Understanding a Photograph
An excerpt from the article by John Berger
PROCESSES
John Berger, sonny rosenberg
3/11/20231 min read
For over a century, photographers and their apologists have argued that photography deserves to be considered a fine art. It is hard to know how far the apologetics have succeeded. Certainly the vast majority of people do not consider photography an art, even whilst they practice, enjoy, use and value it. The arguement of apologists (and I myself have been among them) has been a little academic.

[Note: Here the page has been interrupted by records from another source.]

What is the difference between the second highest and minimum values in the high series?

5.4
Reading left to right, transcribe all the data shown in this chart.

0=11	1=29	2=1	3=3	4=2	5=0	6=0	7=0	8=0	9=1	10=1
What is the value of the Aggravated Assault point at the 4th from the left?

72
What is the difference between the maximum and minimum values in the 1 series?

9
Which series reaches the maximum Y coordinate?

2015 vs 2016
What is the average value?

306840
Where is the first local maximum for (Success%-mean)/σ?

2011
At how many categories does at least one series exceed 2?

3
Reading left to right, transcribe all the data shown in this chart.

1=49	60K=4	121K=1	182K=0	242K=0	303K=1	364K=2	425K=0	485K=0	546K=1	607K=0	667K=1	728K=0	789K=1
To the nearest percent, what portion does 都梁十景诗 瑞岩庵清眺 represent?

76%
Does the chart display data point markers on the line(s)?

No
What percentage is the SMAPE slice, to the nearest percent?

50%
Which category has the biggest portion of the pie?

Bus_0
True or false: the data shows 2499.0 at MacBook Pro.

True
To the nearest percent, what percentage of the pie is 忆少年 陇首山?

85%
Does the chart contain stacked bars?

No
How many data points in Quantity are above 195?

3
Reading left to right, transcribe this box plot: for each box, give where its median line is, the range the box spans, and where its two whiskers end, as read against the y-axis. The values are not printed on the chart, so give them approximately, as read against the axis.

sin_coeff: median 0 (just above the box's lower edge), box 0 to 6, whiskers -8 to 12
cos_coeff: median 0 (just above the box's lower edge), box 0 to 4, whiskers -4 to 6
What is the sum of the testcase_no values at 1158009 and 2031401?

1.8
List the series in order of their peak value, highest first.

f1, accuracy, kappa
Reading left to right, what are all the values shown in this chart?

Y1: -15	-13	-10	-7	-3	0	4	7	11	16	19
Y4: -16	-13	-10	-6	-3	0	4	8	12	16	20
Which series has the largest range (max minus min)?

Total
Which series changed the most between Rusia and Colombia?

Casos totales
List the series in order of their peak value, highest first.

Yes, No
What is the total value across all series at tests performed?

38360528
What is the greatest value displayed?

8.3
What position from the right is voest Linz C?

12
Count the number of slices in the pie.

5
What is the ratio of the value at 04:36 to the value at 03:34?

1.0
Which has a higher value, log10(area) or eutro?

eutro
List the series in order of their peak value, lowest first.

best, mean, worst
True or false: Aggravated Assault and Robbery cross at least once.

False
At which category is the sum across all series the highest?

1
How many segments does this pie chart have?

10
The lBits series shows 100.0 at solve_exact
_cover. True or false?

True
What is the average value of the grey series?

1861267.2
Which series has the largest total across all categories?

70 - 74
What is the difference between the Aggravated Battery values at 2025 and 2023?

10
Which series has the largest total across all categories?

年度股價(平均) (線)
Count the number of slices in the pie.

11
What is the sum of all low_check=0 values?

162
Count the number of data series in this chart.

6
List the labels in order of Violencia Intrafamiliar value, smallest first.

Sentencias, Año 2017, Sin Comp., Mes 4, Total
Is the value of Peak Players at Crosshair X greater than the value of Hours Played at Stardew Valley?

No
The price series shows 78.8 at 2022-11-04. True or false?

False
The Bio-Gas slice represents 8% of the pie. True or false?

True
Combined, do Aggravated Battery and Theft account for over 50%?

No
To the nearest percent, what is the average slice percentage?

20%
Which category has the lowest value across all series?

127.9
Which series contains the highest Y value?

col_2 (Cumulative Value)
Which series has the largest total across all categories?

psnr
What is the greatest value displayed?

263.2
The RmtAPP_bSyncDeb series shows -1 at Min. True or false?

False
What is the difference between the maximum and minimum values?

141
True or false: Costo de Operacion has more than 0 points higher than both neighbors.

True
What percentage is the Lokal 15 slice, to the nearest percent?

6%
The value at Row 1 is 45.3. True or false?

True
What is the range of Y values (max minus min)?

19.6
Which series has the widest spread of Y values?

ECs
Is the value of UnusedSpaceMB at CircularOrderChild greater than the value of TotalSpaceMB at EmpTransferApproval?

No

It now seems clear that photography deserves to be considered as though it were not a fine art. It looks as though photography (whatever kind of activity it may be) is going to outlive painting and sculpture as we have thought them since the Renaissance. It now seems fortunate that few museums have had sufficient initiative to open photographic departments, for it means that few photographs have been preserved in sacred isolation, it means that the public have not come to think of any photographs as being beyond them. (Museums function like homes of the nobility to which the public at certain hours are admitted as visitors. The class nature of the 'nobility' may vary, but as soon as a work is placed in a museum it acquires the mystery of a way of life which excludes the mass.)
Let me be clear. Painting and sculpture as we know them are not dying of any stylistic disease, of anything diagnosed by the professionally horrified as cultural decadence; they are dying because in the world as it is, no work of art can survive and not become a valuable property. And this implies the death of painting and sculpture because property, as it once was not, is now inevitably opposed to all other values. People believe in property, but in essence they only believe in the protection which property gives. All works of fine art, whatever their content, whatever the sensibility of an individual spectator, must now be reckoned as no more than props for the confidence of the world spirit of conservatism.